▸ Your goal
Format the records below as a numbered list, one line per entry, with no blank lines. Leave out the pictures.

-- START OF Raw records --

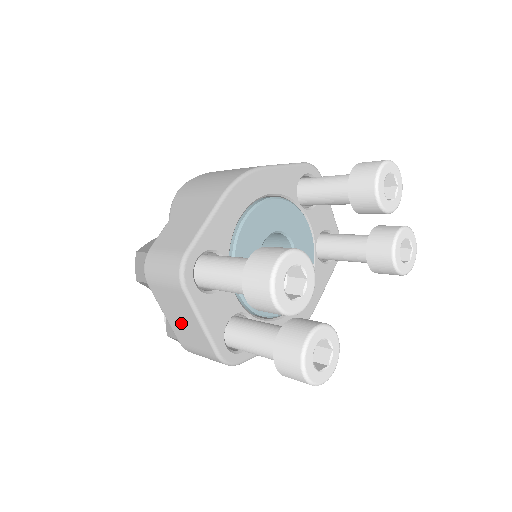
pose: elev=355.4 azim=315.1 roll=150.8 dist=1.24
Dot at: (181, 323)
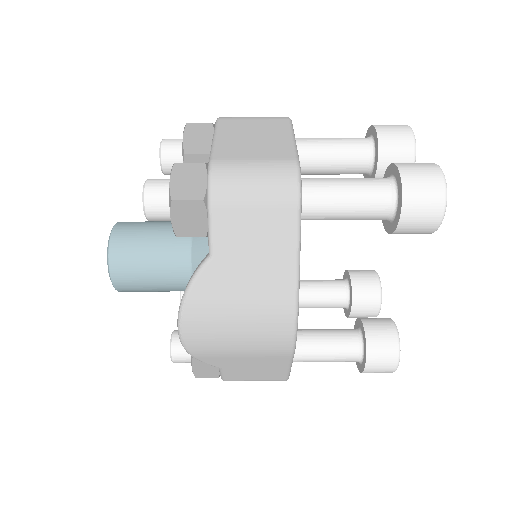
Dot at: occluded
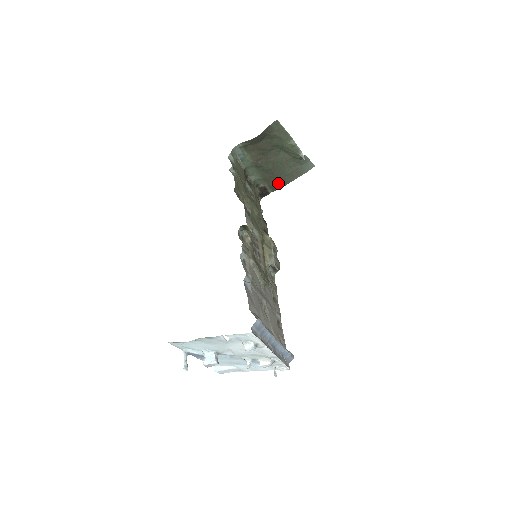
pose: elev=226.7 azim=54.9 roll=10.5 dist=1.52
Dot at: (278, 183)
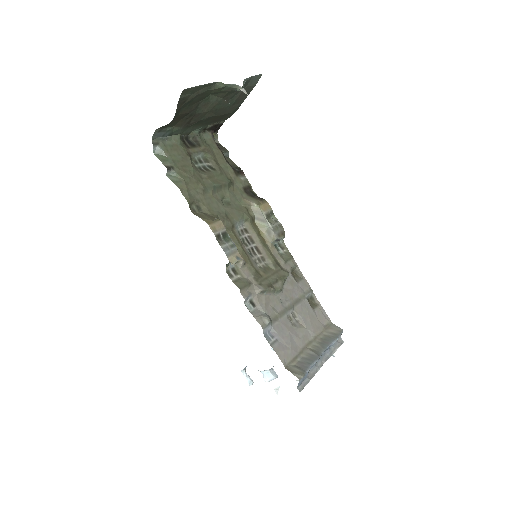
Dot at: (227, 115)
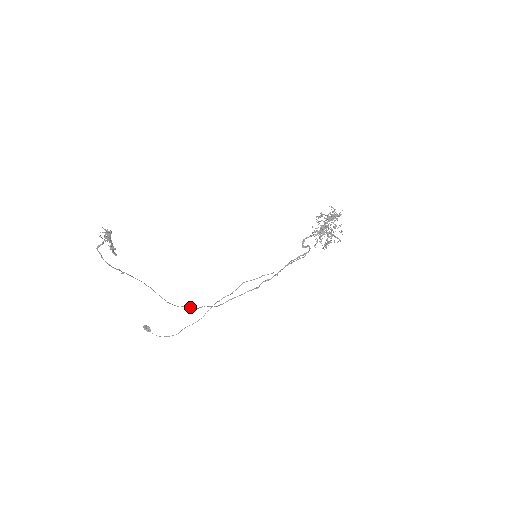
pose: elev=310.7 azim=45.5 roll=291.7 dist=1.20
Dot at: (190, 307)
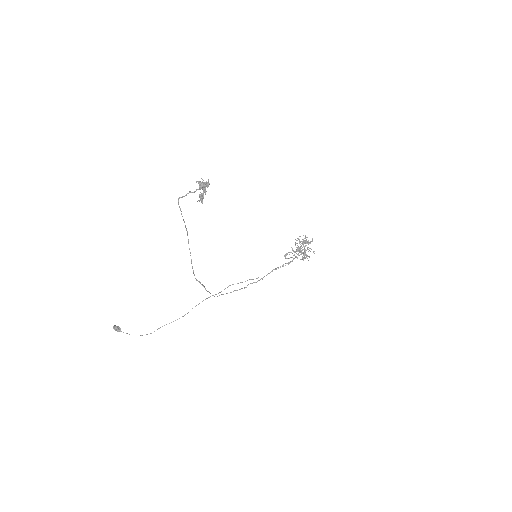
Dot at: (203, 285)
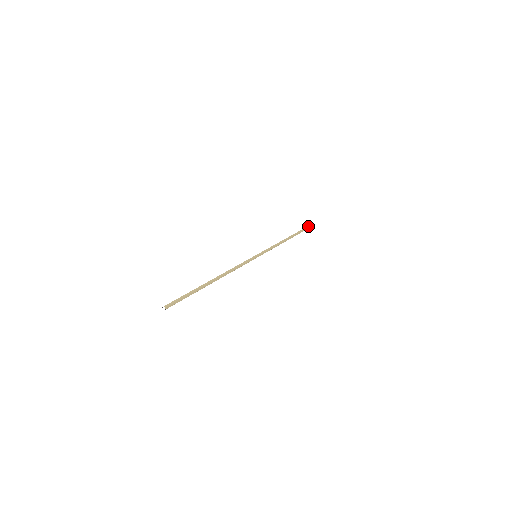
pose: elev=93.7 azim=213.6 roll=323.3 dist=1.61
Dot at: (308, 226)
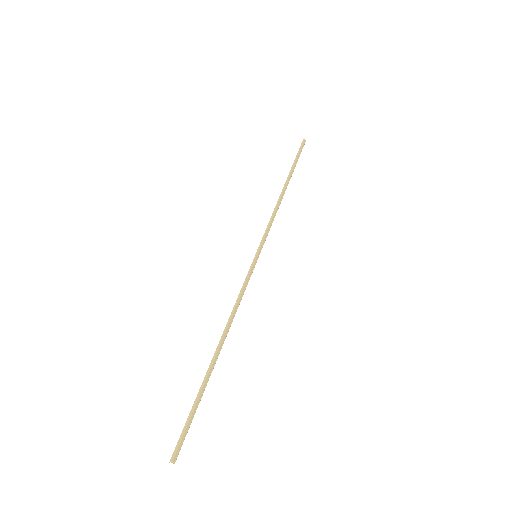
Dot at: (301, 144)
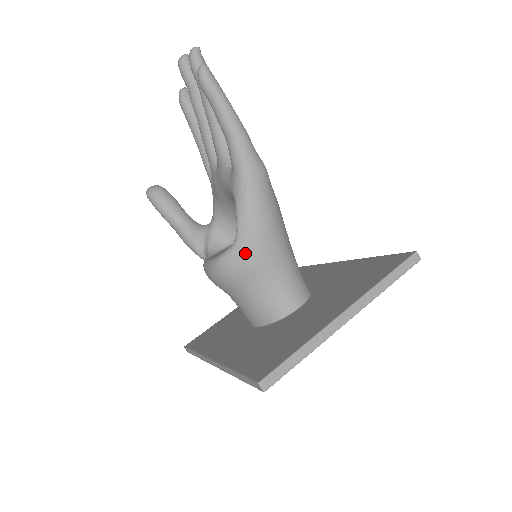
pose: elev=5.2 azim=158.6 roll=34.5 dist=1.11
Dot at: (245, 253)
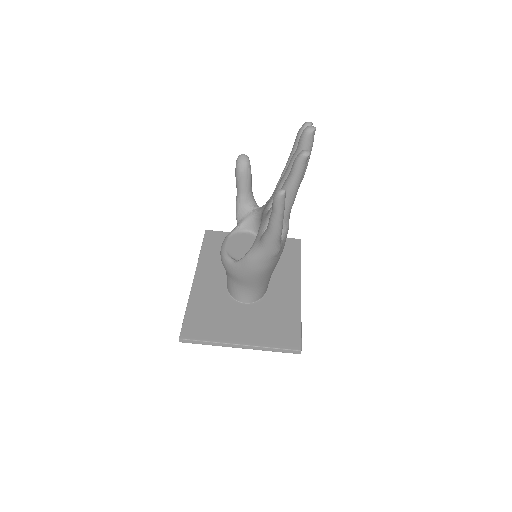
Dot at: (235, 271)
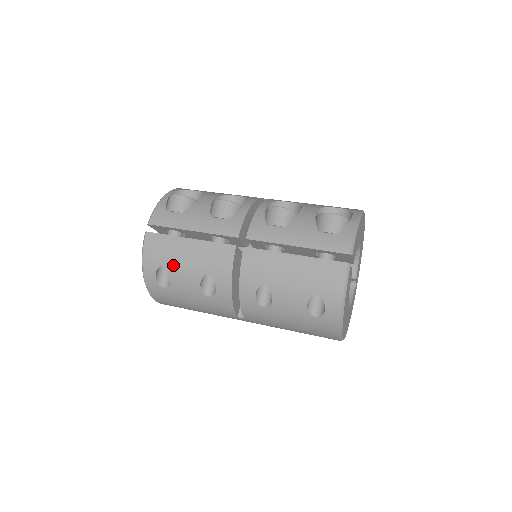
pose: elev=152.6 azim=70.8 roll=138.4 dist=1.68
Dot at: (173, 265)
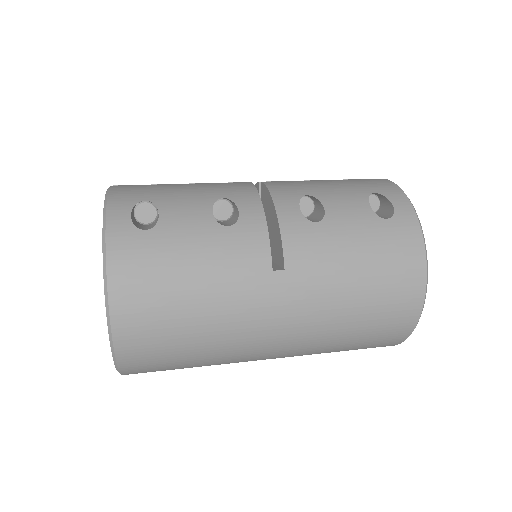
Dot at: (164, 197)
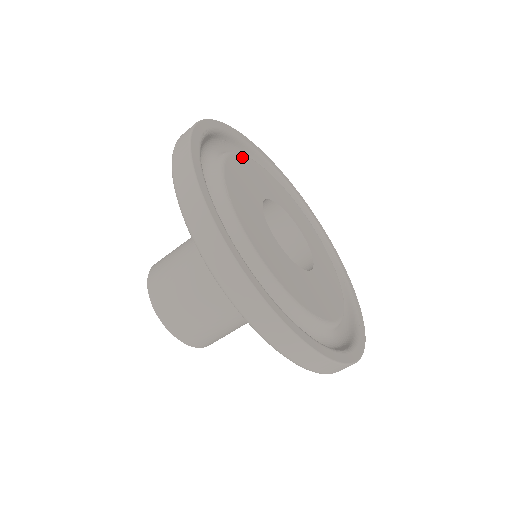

-- END OF Raw records --

▸ Answer
1. pose: elev=355.4 azim=315.1 roll=150.8 dist=1.24
2. Dot at: (181, 323)
3. Dot at: occluded
4. pose: elev=226.7 azim=54.9 roll=10.5 dist=1.52
5. Dot at: (278, 183)
6. Dot at: (227, 115)
7. pose: elev=310.7 azim=45.5 roll=291.7 dist=1.20
8. Dot at: (190, 307)
9. Dot at: (203, 285)
10. pose: elev=93.7 azim=213.6 roll=323.3 dist=1.61
11. Dot at: (308, 226)
12. Dot at: (301, 144)
13. pose: elev=5.2 azim=158.6 roll=34.5 dist=1.11
14. Dot at: (245, 253)
15. Dot at: (235, 271)
16. pose: elev=152.6 azim=70.8 roll=138.4 dist=1.68
17. Dot at: (173, 265)
18. Dot at: (164, 197)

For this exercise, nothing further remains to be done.